I lowered my weapon and stood in awe of the house. Dense fog had begun to roll out from beneath the front door, but the smell of it was faintly chalky. Smoke-machine haze.

“Okaaaaay,” I whispered.

Either this place was haunted by one seriously unoriginal ghost, or the power had been restored to this building. No sooner had the thought crossed my mind when a deafening pop echoed through the air, the sound of a breaker being thrown, and the whole park came back to life.

Neon lights, most broken or faded, lit up as best they could, and to my right, in the distance, a carousel I hadn’t noticed before began to move in slow rotations. The still-life horses looked macabre with their open-mouthed whinnies and wild eyes. The air filled with the sounds of music and the irritating bells and whistles of midway din.

A chill cut through me and my heartbeat quickened a pace.

This was all wrong.

I took a step towards the house, where flashes of green-and-blue light were now intensifying and the fog had grown thick, spilling down the front steps.
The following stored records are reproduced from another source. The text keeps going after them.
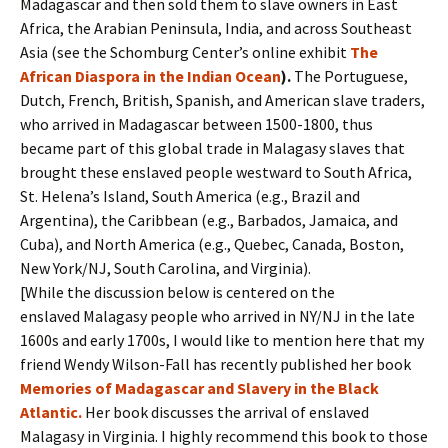
Madagascar and then sold them to slave owners in East
Africa, the Arabian Peninsula, India, and across Southeast
Asia (see the Schomburg Center’s online exhibit
The
African Diaspora in the Indian Ocean
).
The Portuguese,
Dutch, French, British, Spanish, and American slave traders,
who arrived in Madagascar between 1500-1800, thus
became part of this global trade in Malagasy slaves that
brought these enslaved people westward to South Africa,
St. Helena’s Island, South America (e.g., Brazil and
Argentina), the Caribbean (e.g., Barbados, Jamaica, and
Cuba), and North America (e.g., Quebec, Canada, Boston,
New York/NJ, South Carolina, and Virginia).
[While the discussion below is centered on the
enslaved Malagasy people who arrived in NY/NJ in the late
1600s and early 1700s, I would like to mention here that my
friend Wendy Wilson-Fall has recently published her book
Memories of Madagascar and Slavery in the Black
Atlantic.
Her book discusses the arrival of enslaved
Malagasy in Virginia. I highly recommend this book to those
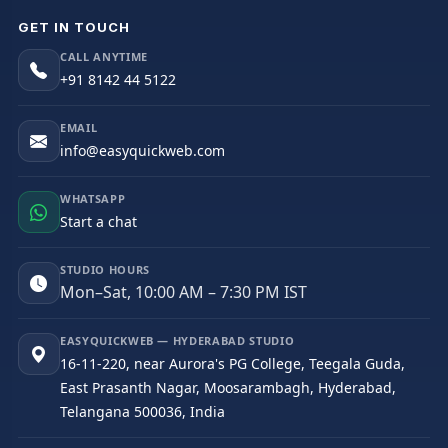
GET IN TOUCH
CALL ANYTIME
+91 8142 44 5122
EMAIL
info@easyquickweb.com
WHATSAPP
Start a chat
STUDIO HOURS
Mon–Sat, 10:00 AM – 7:30 PM IST
EASYQUICKWEB — HYDERABAD STUDIO
16-11-220, near Aurora's PG College, Teegala Guda,
East Prasanth Nagar, Moosarambagh, Hyderabad,
Telangana 500036, India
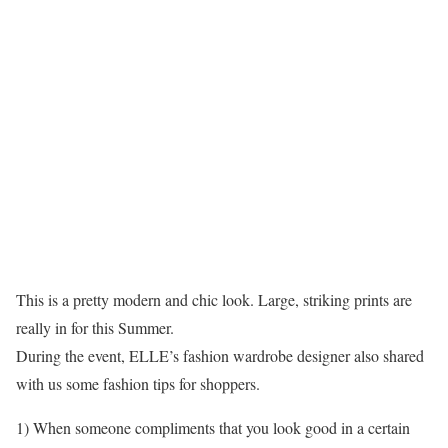
This is a pretty modern and chic look. Large, striking prints are
really in for this Summer.
During the event, ELLE’s fashion wardrobe designer also shared
with us some fashion tips for shoppers.
1) When someone compliments that you look good in a certain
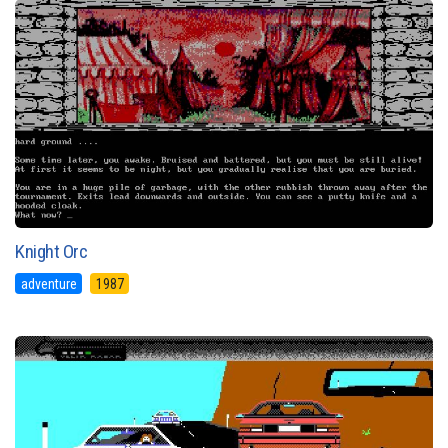
Knight Orc
adventure
1987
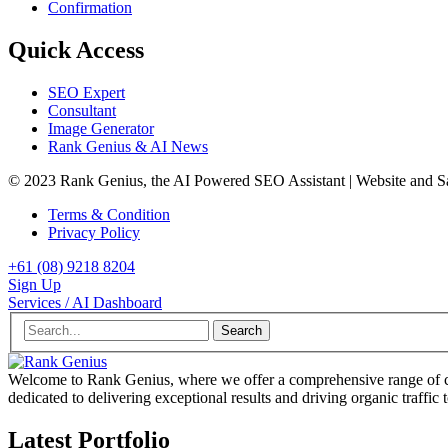
Confirmation
Quick Access
SEO Expert
Consultant
Image Generator
Rank Genius & AI News
© 2023 Rank Genius, the AI Powered SEO Assistant | Website and 
Terms & Condition
Privacy Policy
+61 (08) 9218 8204
Sign Up
Services / AI Dashboard
Search
Welcome to Rank Genius, where we offer a comprehensive range of cu
dedicated to delivering exceptional results and driving organic traffic 
Latest Portfolio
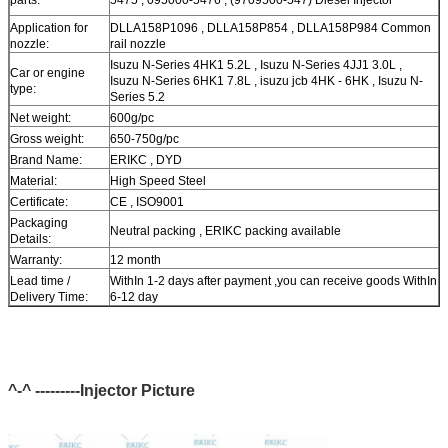
Application for
DLLA158P1096 , DLLA158P854 , DLLA158P984 Common
nozzle:
rail nozzle
Isuzu N-Series 4HK1 5.2L , Isuzu N-Series 4JJ1 3.0L ,
Car or engine
Isuzu N-Series 6HK1 7.8L , isuzu jcb 4HK - 6HK , Isuzu N-
type:
Series 5.2
Net weight:
600g/pc
Gross weight:
650-750g/pc
Brand Name:
ERIKC , DYD
Material:
High Speed Steel
Certificate:
CE , ISO9001
Packaging
Neutral packing , ERIKC packing available
Details:
Warranty:
12 month
Lead time /
WithIn 1-2 days after payment ,you can receive goods WithIn
Delivery Time:
6-12 day
In Stock, cannot be naked without packing In air for a long
Stock:
time
Shipping Way:
DHL, FedEx, UPS, TNT, EMS, ARAMEX, By Air
Payment Terms:
T/T, Western Union, MG, PayPal, Ect.
^-^ ---------Injector Picture
Current Export
South/North America, Europe, Mid East, Africa, Asia,
Market:
Australia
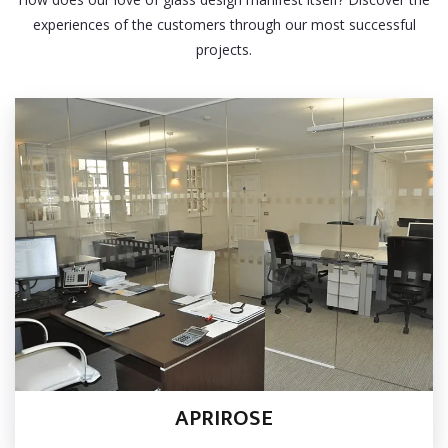
experiences of the customers through our most successful
projects.
APRIROSE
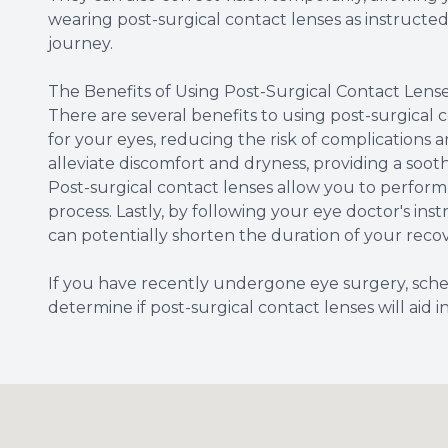
wearing post-surgical contact lenses as instruct
journey.
The Benefits of Using Post-Surgical Contact Lens
There are several benefits to using post-surgical co
for your eyes, reducing the risk of complications 
alleviate discomfort and dryness, providing a soo
Post-surgical contact lenses allow you to perform 
process. Lastly, by following your eye doctor's ins
can potentially shorten the duration of your reco
If you have recently undergone eye surgery, sche
determine if post-surgical contact lenses will aid i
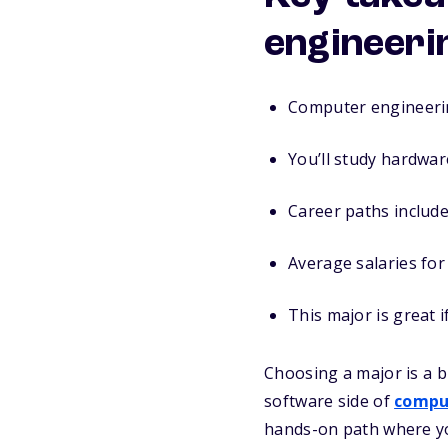
engineeri
Computer engineerin
You’ll study hardwar
Career paths include
Average salaries fo
This major is great 
Choosing a major is a b
software side of
compu
hands-on path where you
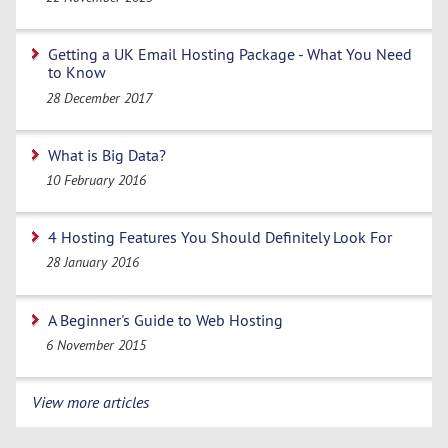
Getting a UK Email Hosting Package - What You Need
to Know
28 December 2017
What is Big Data?
10 February 2016
4 Hosting Features You Should Definitely Look For
28 January 2016
A Beginner's Guide to Web Hosting
6 November 2015
View more articles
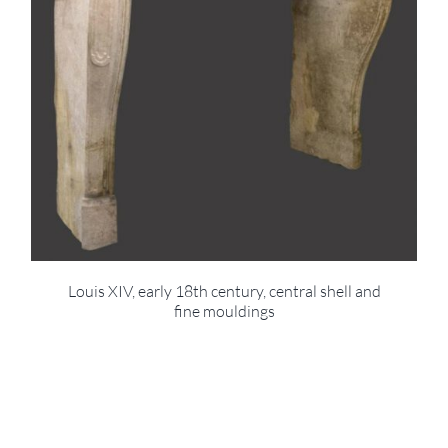
Louis XIV, early 18th century, central shell and
fine mouldings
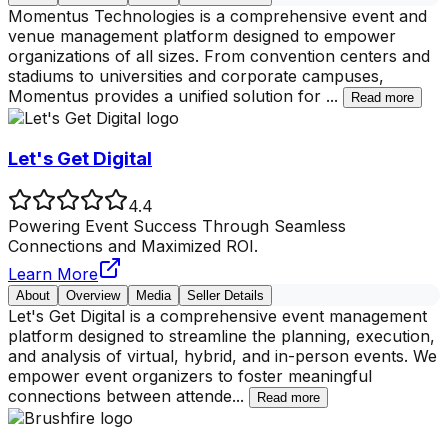
Momentus Technologies is a comprehensive event and
venue management platform designed to empower
organizations of all sizes. From convention centers and
stadiums to universities and corporate campuses,
Momentus provides a unified solution for
...
Read more
Let's Get Digital
4.4
Powering Event Success Through Seamless
Connections and Maximized ROI.
Learn More
About
Overview
Media
Seller Details
Let's Get Digital is a comprehensive event management
platform designed to streamline the planning, execution,
and analysis of virtual, hybrid, and in-person events. We
empower event organizers to foster meaningful
connections between attende
...
Read more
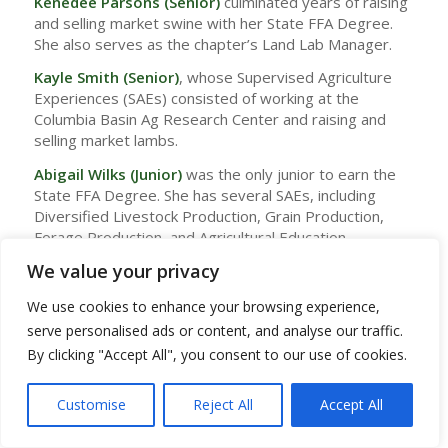
Kenedee Parsons (Senior)
culminated years of raising
and selling market swine with her State FFA Degree.
She also serves as the chapter’s Land Lab Manager.
Kayle Smith (Senior)
, whose Supervised Agriculture
Experiences (SAEs) consisted of working at the
Columbia Basin Ag Research Center and raising and
selling market lambs.
Abigail Wilks
(Junior)
was the only junior to earn the
State FFA Degree. She has several SAEs, including
Diversified Livestock Production, Grain Production,
Forage Production, and Agricultural Education.
We value your privacy
To earn the State FFA Degree, students must show
exemplary performance in their SAE by earning $1,500
We use cookies to enhance your browsing experience,
or a combination of hours and earned money. They
serve personalised ads or content, and analyse our traffic.
must also work a minimum of 500 hours in their SAE. In
addition, involvement in leadership activities through
By clicking "Accept All", you consent to our use of cookies.
FFA, community service, and involvement in other
school or community events are required. Each
Customise
Reject All
Accept All
student with a State FFA Degree has also
demonstrated proficiency in public speaking and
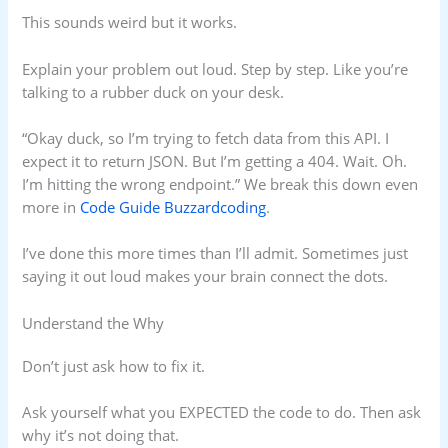
This sounds weird but it works.
Explain your problem out loud. Step by step. Like you’re
talking to a rubber duck on your desk.
“Okay duck, so I’m trying to fetch data from this API. I
expect it to return JSON. But I’m getting a 404. Wait. Oh.
I’m hitting the wrong endpoint.” We break this down even
more in
Code Guide Buzzardcoding
.
I’ve done this more times than I’ll admit. Sometimes just
saying it out loud makes your brain connect the dots.
Understand the Why
Don’t just ask how to fix it.
Ask yourself what you EXPECTED the code to do. Then ask
why it’s not doing that.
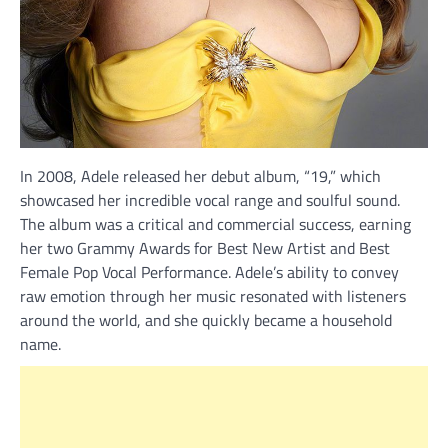
In 2008, Adele released her debut album, “19,” which
showcased her incredible vocal range and soulful sound.
The album was a critical and commercial success, earning
her two Grammy Awards for Best New Artist and Best
Female Pop Vocal Performance. Adele’s ability to convey
raw emotion through her music resonated with listeners
around the world, and she quickly became a household
name.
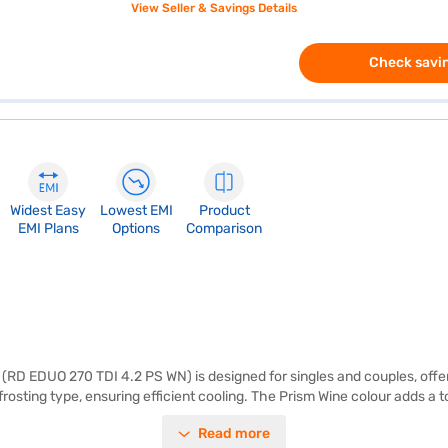
View Seller & Savings Details
Check savin
Widest Easy
Lowest EMI
Product
EMI Plans
Options
Comparison
 (RD EDUO 270 TDI 4.2 PS WN) is designed for singles and couples, offer
frosting type, ensuring efficient cooling. The Prism Wine colour adds a 
nergy rating, this Godrej direct cool refrigerator balances performance a
Read more
r. The toughened glass shelves can withstand heavy utensils, making i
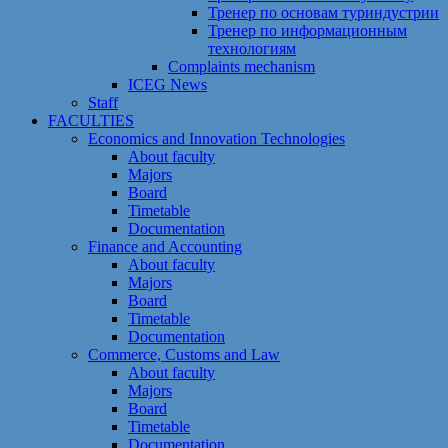
Тренер по основам туриндустрии
Тренер по информационным
технологиям
Сomplaints mechanism
ICEG News
Staff
FACULTIES
Economics and Innovation Technologies
About faculty
Majors
Board
Timetable
Documentation
Finance and Accounting
About faculty
Majors
Board
Timetable
Documentation
Commerce, Customs and Law
About faculty
Majors
Board
Timetable
Documentation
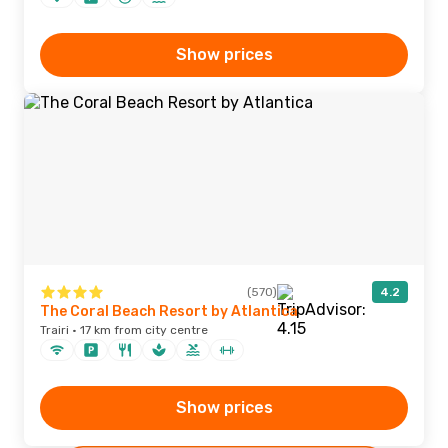
Show prices
(570)
4.2
The Coral Beach Resort by Atlantica
Trairi · 17 km from city centre
Show prices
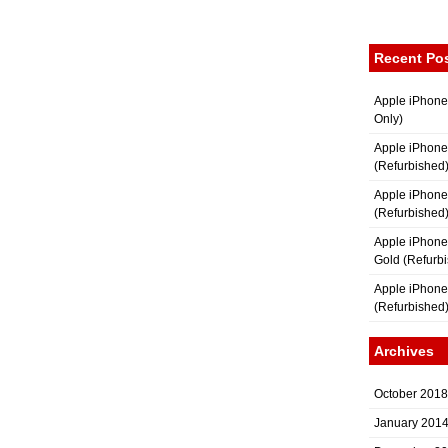
Recent Po
Apple iPhone
Only)
Apple iPhone
(Refurbished
Apple iPhone
(Refurbished
Apple iPhon
Gold (Refurb
Apple iPhone
(Refurbished
Archives
October 2018
January 201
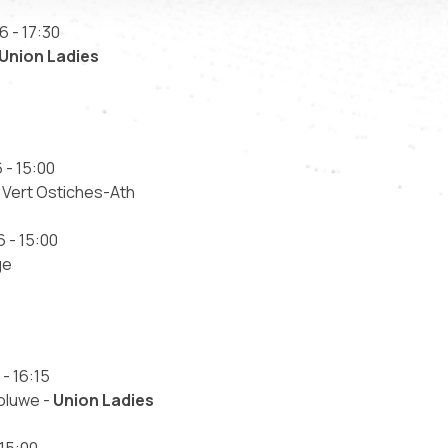
6 - 17:30
Union Ladies
 - 15:00
 Vert Ostiches-Ath
 - 15:00
ge
- 16:15
oluwe -
Union Ladies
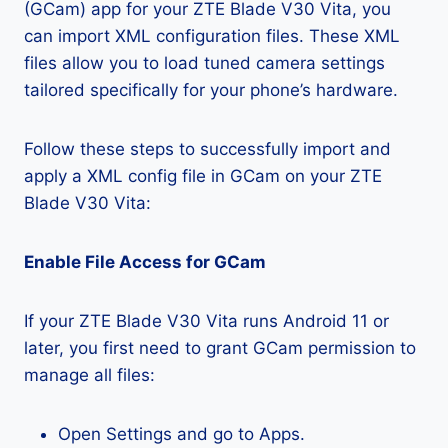
(GCam) app for your ZTE Blade V30 Vita, you
can import XML configuration files. These XML
files allow you to load tuned camera settings
tailored specifically for your phone’s hardware.
Follow these steps to successfully import and
apply a XML config file in GCam on your ZTE
Blade V30 Vita:
Enable File Access for GCam
If your ZTE Blade V30 Vita runs Android 11 or
later, you first need to grant GCam permission to
manage all files:
Open Settings and go to Apps.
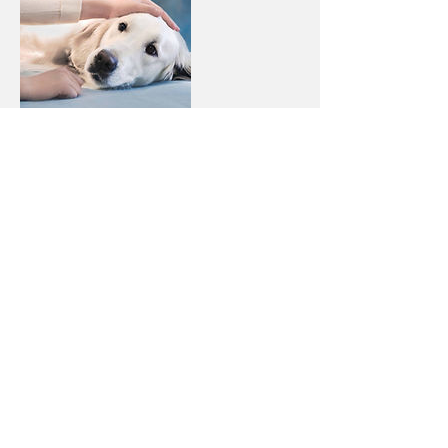
Contact Details
661 144 445
arturas.volnovas@gmail.com
22 Rue Auguste Laval, Weimerskirch
Luxembourg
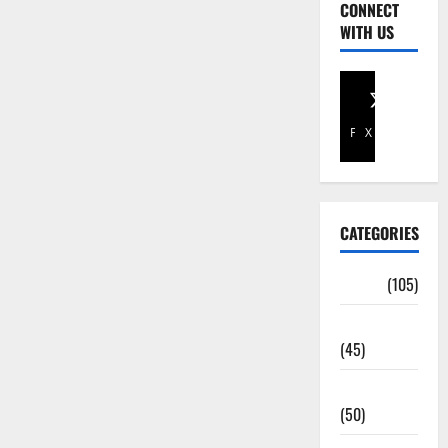
CONNECT
WITH US
Facebook
X
CATEGORIES
Africa
(105)
Agriculture
(45)
Business
(50)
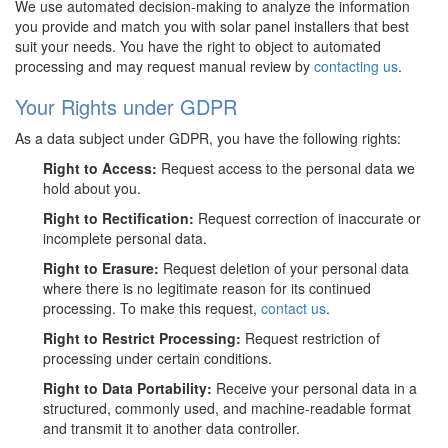
We use automated decision-making to analyze the information
you provide and match you with solar panel installers that best
suit your needs. You have the right to object to automated
processing and may request manual review by
contacting us
.
Your Rights under GDPR
As a data subject under GDPR, you have the following rights:
Right to Access:
Request access to the personal data we
hold about you.
Right to Rectification:
Request correction of inaccurate or
incomplete personal data.
Right to Erasure:
Request deletion of your personal data
where there is no legitimate reason for its continued
processing. To make this request,
contact us
.
Right to Restrict Processing:
Request restriction of
processing under certain conditions.
Right to Data Portability:
Receive your personal data in a
structured, commonly used, and machine-readable format
and transmit it to another data controller.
The soundtrack of the haunted house was playing full volume, filling the night with manufactured screams and the noises of moaning ghosts and ghouls.

If anyone called for help, I wouldn’t be able to tell. The suddenness of the lights and sounds had thrown my senses off balance. I couldn’t tell if the movement from the shadows was a trick of the light or if someone was actually there. I didn’t want to be outside and exposed anymore.

I reached the front of the house and was about to pull the door open when a hissing crackle over the park’s loudspeakers froze me on the spot, my hand still extended.

First it was just white noise, but that was replaced by the sound of someone singing the tune from a jack-in-the-box. The slow, creepy way the voice sang each note made me draw my hand back from the door and step away from the house so I could get a better look at the midway. In between notes the voice began to laugh. It started as hiccup-like bursts of giggling, interrupting the song and giving the tune a markedly demented quality.

Then it broke down into a maniacal cackle that had nothing to do with amusement and would have given a supervillain the willies.